Moving into the FHIR Implementation space, coming from many years of HL7 v2 implementation and development. Coming from a v2 background where it is common to manipulate messages in an integration engine, are similarly there recommended or industry standards to address gaps between FHIR Servers?
A few examples:
If I have vendor FHIR client that needs to query another vendor’s FHIR server at my hospital organization but there is some data gap such as the vendor being queried doesn’t support a necessary resource, is it reasonable to create a FHIR separate FHIR server with limited scope to retrieve things like PatientID from the vendor’s FHIR server and then perform direct database queries to retrieve the required data not supported by the vendor and return it all to the requestor?
I have a vendor that executes a FHIR query and expects a bundle return.

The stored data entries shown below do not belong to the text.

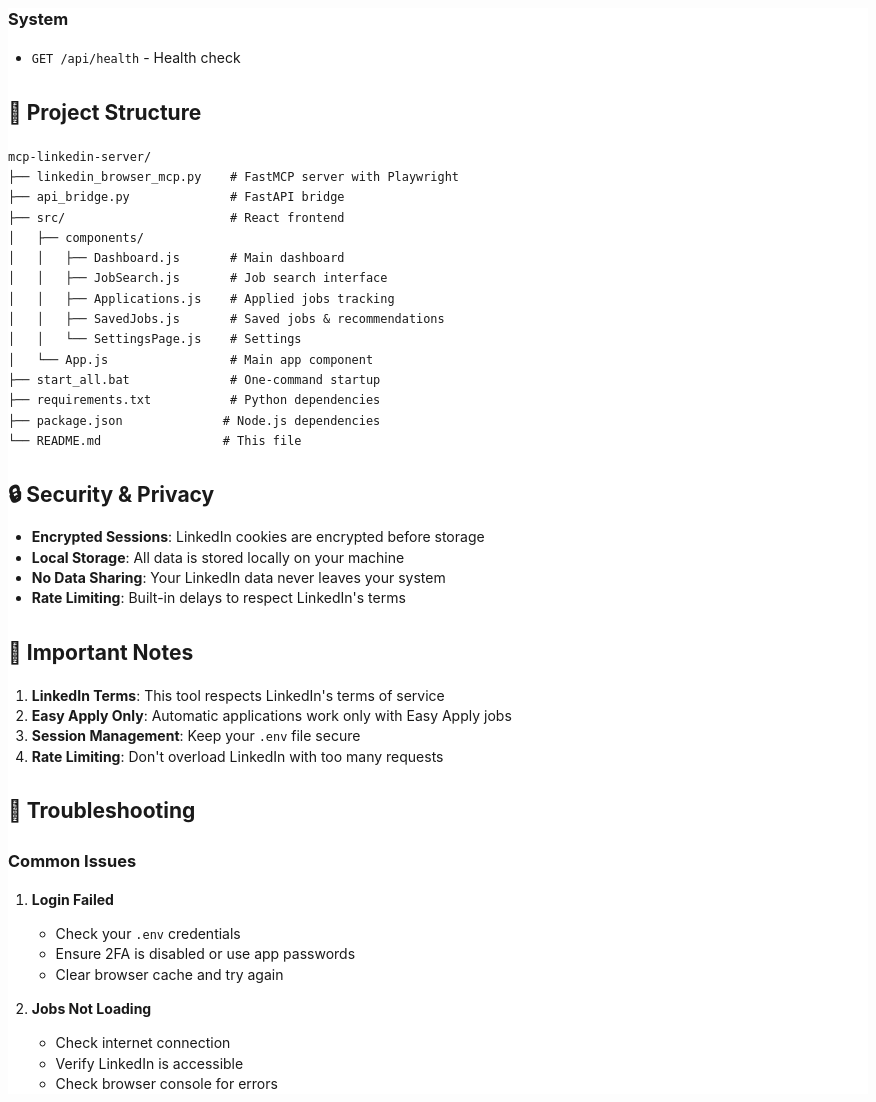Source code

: ### System
- `GET /api/health` - Health check

## 📁 Project Structure

```
mcp-linkedin-server/
├── linkedin_browser_mcp.py    # FastMCP server with Playwright
├── api_bridge.py              # FastAPI bridge
├── src/                       # React frontend
│   ├── components/
│   │   ├── Dashboard.js       # Main dashboard
│   │   ├── JobSearch.js       # Job search interface
│   │   ├── Applications.js    # Applied jobs tracking
│   │   ├── SavedJobs.js       # Saved jobs & recommendations
│   │   └── SettingsPage.js    # Settings
│   └── App.js                 # Main app component
├── start_all.bat              # One-command startup
├── requirements.txt           # Python dependencies
├── package.json              # Node.js dependencies
└── README.md                 # This file
```

## 🔒 Security & Privacy

- **Encrypted Sessions**: LinkedIn cookies are encrypted before storage
- **Local Storage**: All data is stored locally on your machine
- **No Data Sharing**: Your LinkedIn data never leaves your system
- **Rate Limiting**: Built-in delays to respect LinkedIn's terms

## 🚨 Important Notes

1. **LinkedIn Terms**: This tool respects LinkedIn's terms of service
2. **Easy Apply Only**: Automatic applications work only with Easy Apply jobs
3. **Session Management**: Keep your `.env` file secure
4. **Rate Limiting**: Don't overload LinkedIn with too many requests

## 🐛 Troubleshooting

### Common Issues

1. **Login Failed**
   - Check your `.env` credentials
   - Ensure 2FA is disabled or use app passwords
   - Clear browser cache and try again

2. **Jobs Not Loading**
   - Check internet connection
   - Verify LinkedIn is accessible
   - Check browser console for errors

However, the responding vendor doesn’t support bundles. Would it be reasonable to write a middleware layer to query each individual resource and compile them into a bundle and return them to the requestor?

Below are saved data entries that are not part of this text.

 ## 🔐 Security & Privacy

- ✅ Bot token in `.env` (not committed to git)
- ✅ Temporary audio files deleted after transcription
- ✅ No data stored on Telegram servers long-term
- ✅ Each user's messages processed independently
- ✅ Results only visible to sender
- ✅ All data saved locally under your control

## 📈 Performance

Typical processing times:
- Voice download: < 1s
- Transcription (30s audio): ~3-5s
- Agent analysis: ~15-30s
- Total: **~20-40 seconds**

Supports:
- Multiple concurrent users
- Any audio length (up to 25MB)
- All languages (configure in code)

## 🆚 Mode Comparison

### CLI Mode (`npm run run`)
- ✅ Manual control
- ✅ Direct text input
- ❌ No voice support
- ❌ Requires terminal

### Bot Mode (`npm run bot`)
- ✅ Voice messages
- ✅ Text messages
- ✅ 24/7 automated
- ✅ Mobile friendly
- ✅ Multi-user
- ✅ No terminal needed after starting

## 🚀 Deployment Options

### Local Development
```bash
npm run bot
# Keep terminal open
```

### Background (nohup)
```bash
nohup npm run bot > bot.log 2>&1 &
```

My overall question is what is the role of middleware / integration engine layers in FHIR, and are there any good resources out there on how to properly get stated and build something that in line with industry standards or further reading on how to solve these types of problems in the correct manner?

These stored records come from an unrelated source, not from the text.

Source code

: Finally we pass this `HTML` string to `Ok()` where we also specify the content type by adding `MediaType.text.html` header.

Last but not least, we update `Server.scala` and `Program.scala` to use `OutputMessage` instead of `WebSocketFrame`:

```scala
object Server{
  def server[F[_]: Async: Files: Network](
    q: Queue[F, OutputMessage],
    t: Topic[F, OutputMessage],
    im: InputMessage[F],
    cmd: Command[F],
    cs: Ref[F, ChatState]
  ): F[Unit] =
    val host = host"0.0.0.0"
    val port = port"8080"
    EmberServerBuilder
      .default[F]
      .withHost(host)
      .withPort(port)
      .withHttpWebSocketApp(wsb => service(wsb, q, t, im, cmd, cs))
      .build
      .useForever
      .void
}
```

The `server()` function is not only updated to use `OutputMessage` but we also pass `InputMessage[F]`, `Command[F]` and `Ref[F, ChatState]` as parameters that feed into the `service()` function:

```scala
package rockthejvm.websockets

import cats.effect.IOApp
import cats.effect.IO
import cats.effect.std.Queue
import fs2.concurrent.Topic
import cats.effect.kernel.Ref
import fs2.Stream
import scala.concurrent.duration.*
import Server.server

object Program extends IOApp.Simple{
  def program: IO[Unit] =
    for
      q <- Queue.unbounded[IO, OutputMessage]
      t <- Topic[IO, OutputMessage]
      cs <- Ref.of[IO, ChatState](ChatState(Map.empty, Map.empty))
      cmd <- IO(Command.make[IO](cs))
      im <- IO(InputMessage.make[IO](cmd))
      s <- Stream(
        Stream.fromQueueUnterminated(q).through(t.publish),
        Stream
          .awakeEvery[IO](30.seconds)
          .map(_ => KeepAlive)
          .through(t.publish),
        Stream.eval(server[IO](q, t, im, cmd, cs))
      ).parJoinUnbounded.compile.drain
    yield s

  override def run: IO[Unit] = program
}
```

Yes it’s common to find middleware for the same kind of purposes as classic health data exchange, though the reasons tend to have more to do with business and security decisions that technical wrangling about the details of the implementations
Excellent! Are these types of middleware typically done with standard integration engines that support FHIR or writing custom stand alone translators using libraries such as HAPI?
a mix -those two options, or roll your own js or ruby code or whatever; web integration work tends to be more dev orientated and there’s a huge set of open source tools to lean on
You’ll find engines most useful where integration needs span multiple workflows mixing and matching communication and/or messaging standards requiring normalization. One off focused FHIR interfaces don’t require engines. 90% or more of all current healthcare interfaces are still using HL7 2.x and it will be many years before the provider space moves away from it. If you are integrating with multiple partners having various messaging needs, engines are still the way to go.
I have same problem: need to integrate to multiple vendor clients and even if they use FHIR, it compatible like 80%, its not plug and play.
I also looking as best choices how to implement such integration engine. I have been trying to look some best practices documents about system integration in healthcare.